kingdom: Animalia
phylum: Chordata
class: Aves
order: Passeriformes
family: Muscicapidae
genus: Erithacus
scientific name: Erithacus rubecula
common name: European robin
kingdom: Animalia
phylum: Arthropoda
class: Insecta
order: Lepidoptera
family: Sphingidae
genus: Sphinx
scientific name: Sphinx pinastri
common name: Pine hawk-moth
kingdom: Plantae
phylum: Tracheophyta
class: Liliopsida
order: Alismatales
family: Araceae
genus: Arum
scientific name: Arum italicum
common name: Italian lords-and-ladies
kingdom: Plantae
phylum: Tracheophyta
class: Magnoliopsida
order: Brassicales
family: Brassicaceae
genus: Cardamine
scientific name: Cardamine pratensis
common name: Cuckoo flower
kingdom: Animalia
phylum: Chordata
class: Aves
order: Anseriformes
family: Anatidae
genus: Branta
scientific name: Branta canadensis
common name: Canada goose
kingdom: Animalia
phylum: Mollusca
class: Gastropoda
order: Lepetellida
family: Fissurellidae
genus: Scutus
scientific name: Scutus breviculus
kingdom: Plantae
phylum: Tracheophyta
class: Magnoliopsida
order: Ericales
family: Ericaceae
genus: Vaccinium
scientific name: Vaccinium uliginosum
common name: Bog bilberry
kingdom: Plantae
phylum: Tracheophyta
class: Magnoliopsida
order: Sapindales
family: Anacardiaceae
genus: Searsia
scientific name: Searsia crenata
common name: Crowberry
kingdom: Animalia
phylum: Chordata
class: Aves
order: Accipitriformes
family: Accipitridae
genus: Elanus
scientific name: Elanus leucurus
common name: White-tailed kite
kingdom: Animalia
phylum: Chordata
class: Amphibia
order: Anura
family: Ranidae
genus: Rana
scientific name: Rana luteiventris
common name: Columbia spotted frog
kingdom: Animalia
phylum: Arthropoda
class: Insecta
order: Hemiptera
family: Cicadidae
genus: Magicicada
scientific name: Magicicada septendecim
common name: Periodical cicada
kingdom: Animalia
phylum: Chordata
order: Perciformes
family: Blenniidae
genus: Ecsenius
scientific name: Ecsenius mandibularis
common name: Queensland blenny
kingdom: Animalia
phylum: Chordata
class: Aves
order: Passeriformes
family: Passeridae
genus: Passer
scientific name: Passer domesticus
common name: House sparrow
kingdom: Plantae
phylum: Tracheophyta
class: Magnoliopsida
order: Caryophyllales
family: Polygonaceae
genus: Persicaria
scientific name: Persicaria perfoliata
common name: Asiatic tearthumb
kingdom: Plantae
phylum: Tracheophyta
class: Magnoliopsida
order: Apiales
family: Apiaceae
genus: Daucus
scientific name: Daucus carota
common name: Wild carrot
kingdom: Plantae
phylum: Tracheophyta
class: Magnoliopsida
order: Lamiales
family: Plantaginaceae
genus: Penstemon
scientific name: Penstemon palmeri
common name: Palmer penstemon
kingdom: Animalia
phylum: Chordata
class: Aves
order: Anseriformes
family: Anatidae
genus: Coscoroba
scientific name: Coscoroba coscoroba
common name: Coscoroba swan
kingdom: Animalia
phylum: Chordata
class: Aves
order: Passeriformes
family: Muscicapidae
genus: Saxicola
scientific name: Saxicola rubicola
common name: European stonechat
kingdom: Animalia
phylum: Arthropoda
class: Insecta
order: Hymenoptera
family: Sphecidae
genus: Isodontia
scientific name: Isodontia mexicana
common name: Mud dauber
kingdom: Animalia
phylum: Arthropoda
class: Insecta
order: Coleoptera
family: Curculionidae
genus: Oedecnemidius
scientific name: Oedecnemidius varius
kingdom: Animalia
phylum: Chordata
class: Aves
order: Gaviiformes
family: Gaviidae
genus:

########################################

- _OBJECTIVE_
Turn the lines above into a numbered list and leave out any blank lines.

- _IN RESPONSE_
1. kingdom: Animalia
2. phylum: Chordata
3. class: Aves
4. order: Passeriformes
5. family: Muscicapidae
6. genus: Erithacus
7. scientific name: Erithacus rubecula
8. common name: European robin
9. kingdom: Animalia
10. phylum: Arthropoda
11. class: Insecta
12. order: Lepidoptera
13. family: Sphingidae
14. genus: Sphinx
15. scientific name: Sphinx pinastri
16. common name: Pine hawk-moth
17. kingdom: Plantae
18. phylum: Tracheophyta
19. class: Liliopsida
20. order: Alismatales
21. family: Araceae
22. genus: Arum
23. scientific name: Arum italicum
24. common name: Italian lords-and-ladies
25. kingdom: Plantae
26. phylum: Tracheophyta
27. class: Magnoliopsida
28. order: Brassicales
29. family: Brassicaceae
30. genus: Cardamine
31. scientific name: Cardamine pratensis
32. common name: Cuckoo flower
33. kingdom: Animalia
34. phylum: Chordata
35. class: Aves
36. order: Anseriformes
37. family: Anatidae
38. genus: Branta
39. scientific name: Branta canadensis
40. common name: Canada goose
41. kingdom: Animalia
42. phylum: Mollusca
43. class: Gastropoda
44. order: Lepetellida
45. family: Fissurellidae
46. genus: Scutus
47. scientific name: Scutus breviculus
48. kingdom: Plantae
49. phylum: Tracheophyta
50. class: Magnoliopsida
51. order: Ericales
52. family: Ericaceae
53. genus: Vaccinium
54. scientific name: Vaccinium uliginosum
55. common name: Bog bilberry
56. kingdom: Plantae
57. phylum: Tracheophyta
58. class: Magnoliopsida
59. order: Sapindales
60. family: Anacardiaceae
61. genus: Searsia
62. scientific name: Searsia crenata
63. common name: Crowberry
64. kingdom: Animalia
65. phylum: Chordata
66. class: Aves
67. order: Accipitriformes
68. family: Accipitridae
69. genus: Elanus
70. scientific name: Elanus leucurus
71. common name: White-tailed kite
72. kingdom: Animalia
73. phylum: Chordata
74. class: Amphibia
75. order: Anura
76. family: Ranidae
77. genus: Rana
78. scientific name: Rana luteiventris
79. common name: Columbia spotted frog
80. kingdom: Animalia
81. phylum: Arthropoda
82. class: Insecta
83. order: Hemiptera
84. family: Cicadidae
85. genus: Magicicada
86. scientific name: Magicicada septendecim
87. common name: Periodical cicada
88. kingdom: Animalia
89. phylum: Chordata
90. order: Perciformes
91. family: Blenniidae
92. genus: Ecsenius
93. scientific name: Ecsenius mandibularis
94. common name: Queensland blenny
95. kingdom: Animalia
96. phylum: Chordata
97. class: Aves
98. order: Passeriformes
99. family: Passeridae
100. genus: Passer
101. scientific name: Passer domesticus
102. common name: House sparrow
103. kingdom: Plantae
104. phylum: Tracheophyta
105. class: Magnoliopsida
106. order: Caryophyllales
107. family: Polygonaceae
108. genus: Persicaria
109. scientific name: Persicaria perfoliata
110. common name: Asiatic tearthumb
111. kingdom: Plantae
112. phylum: Tracheophyta
113. class: Magnoliopsida
114. order: Apiales
115. family: Apiaceae
116. genus: Daucus
117. scientific name: Daucus carota
118. common name: Wild carrot
119. kingdom: Plantae
120. phylum: Tracheophyta
121. class: Magnoliopsida
122. order: Lamiales
123. family: Plantaginaceae
124. genus: Penstemon
125. scientific name: Penstemon palmeri
126. common name: Palmer penstemon
127. kingdom: Animalia
128. phylum: Chordata
129. class: Aves
130. order: Anseriformes
131. family: Anatidae
132. genus: Coscoroba
133. scientific name: Coscoroba coscoroba
134. common name: Coscoroba swan
135. kingdom: Animalia
136. phylum: Chordata
137. class: Aves
138. order: Passeriformes
139. family: Muscicapidae
140. genus: Saxicola
141. scientific name: Saxicola rubicola
142. common name: European stonechat
143. kingdom: Animalia
144. phylum: Arthropoda
145. class: Insecta
146. order: Hymenoptera
147. family: Sphecidae
148. genus: Isodontia
149. scientific name: Isodontia mexicana
150. common name: Mud dauber
151. kingdom: Animalia
152. phylum: Arthropoda
153. class: Insecta
154. order: Coleoptera
155. family: Curculionidae
156. genus: Oedecnemidius
157. scientific name: Oedecnemidius varius
158. kingdom: Animalia
159. phylum: Chordata
160. class: Aves
161. order: Gaviiformes
162. family: Gaviidae
163. genus:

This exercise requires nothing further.